> TEKS YANG DISEDIAKAN
Friday, 28 October 2011

NTB PASKA 83 TAHUN SUMPAH PEMUDA


KAUM muda mampu menunjukkan kepeloporan sejarah. Proklamasi kemerdekaan RI juga tidak lepas dari peran kaum muda, yakni adanya peristiwa Rengas Dengklok yang dipimpin Sukarni dan kawan-kawan berhasil memaksa Soekarno-Hatta memproklamasikan kemerdekaan pada 17 Agustus 1945. Sejumlah fase lompatan sejarah Indonesia, kaum muda juga memiliki peran besar. Seperti penggulingan Soekarno pada era Orde Lama pada dekade 1960, protes Orde Baru yang melahirkan peristiwa Malari pada era 1970-an. Yang teranyar adalah Gerakan Reformasi yang menumbangkan rezim Orde Baru.
          Di NTB juga memiliki sejarah yang kurang lebih sama dengan fase-fase pergerakan nasional. Seperti pada masa reformasi dengan munculnya Forum Komunikasi Mahasiswa Mataram (FKMM) sebagai organisasi tingkat lokal. Dan terpilihnya Tuan Guru Bajang (TGB) TGH M Zainul Majdi sebagai Gubernur dan tercatat sebagai gubernur termuda di Indonesia yakni dalam usia 36 tahun, 3 bulan, dan 17 hari dipandang sebagai bukti keberhasilan dan kemampuan kaum muda NTB yang bisa mengambil alih panggung kepemimpinan. Terpilihnya figur muda ini juga menjadi harapan kebangkitan kaum muda di NTB untuk berperan lebih besar dalam mengangkat pembangunan daerah sehingga NTB bisa sejajar dengan daerah lain.
          Namun, tidak semua memiliki pandangan sama tentang posisi TGB sebagai gubernur merupakan keberhasilan kaum muda di NTB. Akademisi IAIN Mataram Dr Kadri justru menilai sebaliknya. Alasannya, terpilihnya TGB sebagai gubernur bukanlah sebuah representasi kaum muda. TGB terpilih justru lebih dipengaruhi faktor trah dan posisinya selaku tuan guru dan pemimpin NW. Belum ada hal signifikan yang juga bisa menunjukkan gubernur memiliki visi dan keberpihakan pada kaum muda NTB. Meskipun layak diapresiasi saat memberikan kesempatan pada sejumlah kader muda yang masuk dalam barisan DPD Partai Demokrat NTB. ‘’Tapi gubernur kita muda, ini riil,’’ beber Kadri saat diskusi #forumwiken di Sekretariat NC, Jalan Pariwisata 11 Mataram, Jumat 28 Desember 2011.

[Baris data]
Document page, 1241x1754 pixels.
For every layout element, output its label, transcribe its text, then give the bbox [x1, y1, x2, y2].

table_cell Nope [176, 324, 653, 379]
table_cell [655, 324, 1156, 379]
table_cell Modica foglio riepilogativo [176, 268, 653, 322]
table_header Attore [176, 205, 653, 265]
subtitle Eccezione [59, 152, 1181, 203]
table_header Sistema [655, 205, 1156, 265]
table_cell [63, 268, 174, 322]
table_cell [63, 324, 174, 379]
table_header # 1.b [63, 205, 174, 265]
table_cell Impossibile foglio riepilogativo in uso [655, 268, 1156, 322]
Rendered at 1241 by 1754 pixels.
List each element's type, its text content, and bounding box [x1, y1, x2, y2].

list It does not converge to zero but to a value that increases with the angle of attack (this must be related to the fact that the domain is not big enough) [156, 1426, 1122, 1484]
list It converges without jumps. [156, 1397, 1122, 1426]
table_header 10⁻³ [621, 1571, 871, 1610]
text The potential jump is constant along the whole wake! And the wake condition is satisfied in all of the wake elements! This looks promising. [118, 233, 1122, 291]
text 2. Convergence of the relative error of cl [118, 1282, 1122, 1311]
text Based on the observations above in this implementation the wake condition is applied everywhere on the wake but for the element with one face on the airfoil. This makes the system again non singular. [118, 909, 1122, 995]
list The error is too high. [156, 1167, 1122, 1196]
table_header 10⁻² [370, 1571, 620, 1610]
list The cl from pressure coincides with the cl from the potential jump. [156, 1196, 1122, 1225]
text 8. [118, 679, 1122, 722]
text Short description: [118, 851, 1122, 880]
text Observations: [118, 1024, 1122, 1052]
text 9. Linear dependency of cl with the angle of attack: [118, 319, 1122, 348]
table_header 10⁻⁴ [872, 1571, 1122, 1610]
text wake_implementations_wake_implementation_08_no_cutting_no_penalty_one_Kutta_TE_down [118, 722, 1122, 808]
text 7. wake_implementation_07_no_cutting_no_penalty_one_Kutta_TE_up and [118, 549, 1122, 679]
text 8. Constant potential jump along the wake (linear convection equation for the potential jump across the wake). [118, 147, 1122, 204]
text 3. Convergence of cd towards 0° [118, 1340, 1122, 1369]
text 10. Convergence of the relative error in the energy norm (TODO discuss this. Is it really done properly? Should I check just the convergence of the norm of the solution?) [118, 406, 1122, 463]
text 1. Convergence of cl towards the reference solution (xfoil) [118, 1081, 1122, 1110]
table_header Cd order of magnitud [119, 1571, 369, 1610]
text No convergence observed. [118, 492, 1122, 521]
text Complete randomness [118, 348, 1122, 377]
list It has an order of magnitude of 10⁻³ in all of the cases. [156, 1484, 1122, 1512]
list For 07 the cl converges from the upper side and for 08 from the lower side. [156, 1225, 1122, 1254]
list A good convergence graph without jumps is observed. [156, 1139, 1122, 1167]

> TUGAS LATIHAN
1. Cetak tanpa perubahan bagian teks tentang kaum muda NTB yang dimulai dari "Namun, tidak semua" dan berakhir pada "28 Desember 2011.".
2. Sajikan sebagai daftar JSON berisi string baris data mulai dari baris pertama hingga baris yang memuat "For every layout", kedua ujungnya ikut disertakan. Buat satu string untuk setiap baris dan lewati baris kosong.

> JAWABAN LATIHAN
1.
Namun, tidak semua memiliki pandangan sama tentang posisi TGB sebagai gubernur merupakan keberhasilan kaum muda di NTB. Akademisi IAIN Mataram Dr Kadri justru menilai sebaliknya. Alasannya, terpilihnya TGB sebagai gubernur bukanlah sebuah representasi kaum muda. TGB terpilih justru lebih dipengaruhi faktor trah dan posisinya selaku tuan guru dan pemimpin NW. Belum ada hal signifikan yang juga bisa menunjukkan gubernur memiliki visi dan keberpihakan pada kaum muda NTB. Meskipun layak diapresiasi saat memberikan kesempatan pada sejumlah kader muda yang masuk dalam barisan DPD Partai Demokrat NTB. ‘’Tapi gubernur kita muda, ini riil,’’ beber Kadri saat diskusi #forumwiken di Sekretariat NC, Jalan Pariwisata 11 Mataram, Jumat 28 Desember 2011.

2.
[
  "Document page, 1241x1754 pixels.",
  "For every layout element, output its label, transcribe its text, then give the bbox [x1, y1, x2, y2]."
]